> **PROBLEM 1**: Name every by-product that the RL3 announcement says will come with the project's LNG.
> **PROBLEM 2**: From the RL3 announcement, repeat word for word the part that opens with the words containing "The new LNG" and closes with "the United States.".

(READING PASSAGE Opens)

Qatar Petroleum and ExxonMobil Ras Laffan (III) Limited, a wholly owned subsidiary of Exxon Mobil Corporation , announced the launch of Ras Laffan Liquefied Natural Gas Company Limited (RL3). RL3 is a further expansion of the existing LNG production facilities operated by RasGas Company Limited (Qatar Petroleum 70 percent; ExxonMobil 30 percent) at Ras Laffan Industrial city in North Eastern Qatar. This project is planned to bring the total number of trains operated by RasGas to seven (Trains 1 and 2 in RL, 3 through 5 in RL II and 6 and 7 in RL 3) and is expected to increase RasGas LNG production capacity by more than 70 percent.
Full-chain investment in RL 3 is estimated at near $14 billion. This includes the design, construction and operation of two 7.8 million-ton-per-year (MTA) LNG Trains 6 and 7, and all other facilities associated with the development, production, transportation, processing, treatment, liquefaction, regasification, storage, delivery and sales of approximately 15.6 million tons a year (MTA) of LNG along with associated by-products such as liquified petroleum gas, condensates, helium and sulphur.
The new LNG project, one of the largest ever announced, will be developed in two consecutive phases with Train 6 scheduled to begin production in the second half of 2008, and Train 7 anticipated to come on stream approximately one year later. Twenty-eight wells are planned to be drilled to supply the two trains with natural gas, sourced from Qatar's giant North Field, which is estimated to contain natural gas resources in excess of 900 trillion cubic feet. LNG from the project will be delivered to targeted markets, principally the United States.
"RL 3 is indicative of the success we have achieved in commercializing our substantial gas resources with our valued partner, ExxonMobil, and we look forward to developing this world class LNG project as we aggressively pursue Qatar's vision to be the world leader for LNG development," H.E. Al-Attiyah said.

(READING PASSAGE Closes)
(SUPPLIED ENTRIES Opens)

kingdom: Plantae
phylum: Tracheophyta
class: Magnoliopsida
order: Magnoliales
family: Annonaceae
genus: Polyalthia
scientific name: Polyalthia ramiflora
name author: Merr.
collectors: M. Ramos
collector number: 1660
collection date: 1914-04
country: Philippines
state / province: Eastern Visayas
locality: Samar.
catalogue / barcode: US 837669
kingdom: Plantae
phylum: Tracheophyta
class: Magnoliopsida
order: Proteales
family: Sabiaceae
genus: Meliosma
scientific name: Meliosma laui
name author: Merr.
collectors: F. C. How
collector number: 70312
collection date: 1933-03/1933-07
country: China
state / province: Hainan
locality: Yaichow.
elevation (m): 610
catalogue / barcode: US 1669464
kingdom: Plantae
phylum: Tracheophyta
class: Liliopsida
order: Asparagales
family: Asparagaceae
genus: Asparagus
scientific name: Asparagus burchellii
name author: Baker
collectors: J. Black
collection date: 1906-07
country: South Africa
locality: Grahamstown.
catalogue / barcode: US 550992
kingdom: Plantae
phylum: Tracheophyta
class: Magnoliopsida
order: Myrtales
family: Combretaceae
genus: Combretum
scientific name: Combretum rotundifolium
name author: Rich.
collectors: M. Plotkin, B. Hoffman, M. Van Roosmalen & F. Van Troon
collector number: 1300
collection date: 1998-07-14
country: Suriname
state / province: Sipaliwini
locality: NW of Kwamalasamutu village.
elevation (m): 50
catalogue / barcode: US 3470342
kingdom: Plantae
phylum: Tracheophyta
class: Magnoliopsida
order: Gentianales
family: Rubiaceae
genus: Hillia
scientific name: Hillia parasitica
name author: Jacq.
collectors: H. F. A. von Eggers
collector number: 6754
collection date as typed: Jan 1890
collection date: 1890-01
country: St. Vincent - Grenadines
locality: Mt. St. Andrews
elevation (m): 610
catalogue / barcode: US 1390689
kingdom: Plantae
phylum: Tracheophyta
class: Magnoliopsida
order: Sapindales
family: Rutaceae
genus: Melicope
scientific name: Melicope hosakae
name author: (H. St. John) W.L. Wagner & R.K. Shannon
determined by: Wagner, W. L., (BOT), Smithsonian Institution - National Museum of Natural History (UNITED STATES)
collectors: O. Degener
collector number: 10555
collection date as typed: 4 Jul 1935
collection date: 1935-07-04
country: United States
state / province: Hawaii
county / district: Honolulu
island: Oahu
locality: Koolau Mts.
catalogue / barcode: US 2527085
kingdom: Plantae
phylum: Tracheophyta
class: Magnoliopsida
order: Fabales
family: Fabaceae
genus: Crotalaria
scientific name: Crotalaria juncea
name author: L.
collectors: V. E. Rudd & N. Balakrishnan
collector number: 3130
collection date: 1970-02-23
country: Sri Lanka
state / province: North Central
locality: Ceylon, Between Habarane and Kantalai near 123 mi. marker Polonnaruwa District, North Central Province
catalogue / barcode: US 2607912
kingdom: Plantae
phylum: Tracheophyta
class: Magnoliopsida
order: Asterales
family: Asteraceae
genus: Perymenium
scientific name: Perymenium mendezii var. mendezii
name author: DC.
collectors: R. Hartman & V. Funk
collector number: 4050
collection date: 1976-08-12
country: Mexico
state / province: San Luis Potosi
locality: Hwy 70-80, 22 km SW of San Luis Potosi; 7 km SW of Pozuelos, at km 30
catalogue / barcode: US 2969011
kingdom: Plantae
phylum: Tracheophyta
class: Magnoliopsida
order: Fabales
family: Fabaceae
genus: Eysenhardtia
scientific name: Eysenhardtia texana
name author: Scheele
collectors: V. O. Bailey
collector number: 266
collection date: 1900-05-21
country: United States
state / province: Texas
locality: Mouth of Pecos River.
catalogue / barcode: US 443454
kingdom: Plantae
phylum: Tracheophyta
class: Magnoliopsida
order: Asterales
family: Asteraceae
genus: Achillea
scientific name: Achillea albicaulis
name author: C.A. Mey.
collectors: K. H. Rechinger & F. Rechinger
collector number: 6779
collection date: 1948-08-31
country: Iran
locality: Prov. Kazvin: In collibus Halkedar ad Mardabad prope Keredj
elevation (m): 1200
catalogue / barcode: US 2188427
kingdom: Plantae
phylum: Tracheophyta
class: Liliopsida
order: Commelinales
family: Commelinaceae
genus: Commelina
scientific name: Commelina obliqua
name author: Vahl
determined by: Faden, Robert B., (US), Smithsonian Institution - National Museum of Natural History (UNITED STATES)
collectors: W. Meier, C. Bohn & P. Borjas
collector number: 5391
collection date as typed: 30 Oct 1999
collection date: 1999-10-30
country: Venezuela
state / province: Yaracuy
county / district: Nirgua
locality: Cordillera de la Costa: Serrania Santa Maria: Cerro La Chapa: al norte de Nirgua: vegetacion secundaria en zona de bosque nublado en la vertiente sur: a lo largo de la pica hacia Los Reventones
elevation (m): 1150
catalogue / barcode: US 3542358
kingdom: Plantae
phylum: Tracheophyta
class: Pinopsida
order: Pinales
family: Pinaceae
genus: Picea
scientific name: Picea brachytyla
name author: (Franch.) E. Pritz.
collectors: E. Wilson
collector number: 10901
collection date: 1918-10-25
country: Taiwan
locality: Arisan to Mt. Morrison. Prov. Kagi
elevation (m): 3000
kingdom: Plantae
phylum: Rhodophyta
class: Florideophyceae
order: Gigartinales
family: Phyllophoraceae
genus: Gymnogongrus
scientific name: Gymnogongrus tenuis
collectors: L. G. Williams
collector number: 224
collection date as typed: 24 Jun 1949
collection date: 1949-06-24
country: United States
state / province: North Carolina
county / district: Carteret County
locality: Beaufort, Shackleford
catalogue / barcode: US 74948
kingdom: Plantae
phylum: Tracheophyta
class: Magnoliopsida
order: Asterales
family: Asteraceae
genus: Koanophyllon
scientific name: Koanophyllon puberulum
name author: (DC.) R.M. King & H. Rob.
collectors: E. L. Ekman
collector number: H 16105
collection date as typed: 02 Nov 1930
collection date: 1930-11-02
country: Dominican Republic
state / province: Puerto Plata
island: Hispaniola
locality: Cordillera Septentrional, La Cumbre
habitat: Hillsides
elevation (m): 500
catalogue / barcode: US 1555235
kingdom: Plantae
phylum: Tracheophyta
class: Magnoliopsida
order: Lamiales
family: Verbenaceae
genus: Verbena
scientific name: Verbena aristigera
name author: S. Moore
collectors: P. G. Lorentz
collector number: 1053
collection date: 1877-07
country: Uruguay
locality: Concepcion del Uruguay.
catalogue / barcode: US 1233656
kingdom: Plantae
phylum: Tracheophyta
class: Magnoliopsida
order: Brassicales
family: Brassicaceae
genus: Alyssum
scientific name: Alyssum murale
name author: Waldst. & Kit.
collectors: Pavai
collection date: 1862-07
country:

(SUPPLIED ENTRIES Closes)

> **ANSWER 1**: Liquified petroleum gas, condensates, helium and sulphur.

> **ANSWER 2**:
The new LNG project, one of the largest ever announced, will be developed in two consecutive phases with Train 6 scheduled to begin production in the second half of 2008, and Train 7 anticipated to come on stream approximately one year later. Twenty-eight wells are planned to be drilled to supply the two trains with natural gas, sourced from Qatar's giant North Field, which is estimated to contain natural gas resources in excess of 900 trillion cubic feet. LNG from the project will be delivered to targeted markets, principally the United States.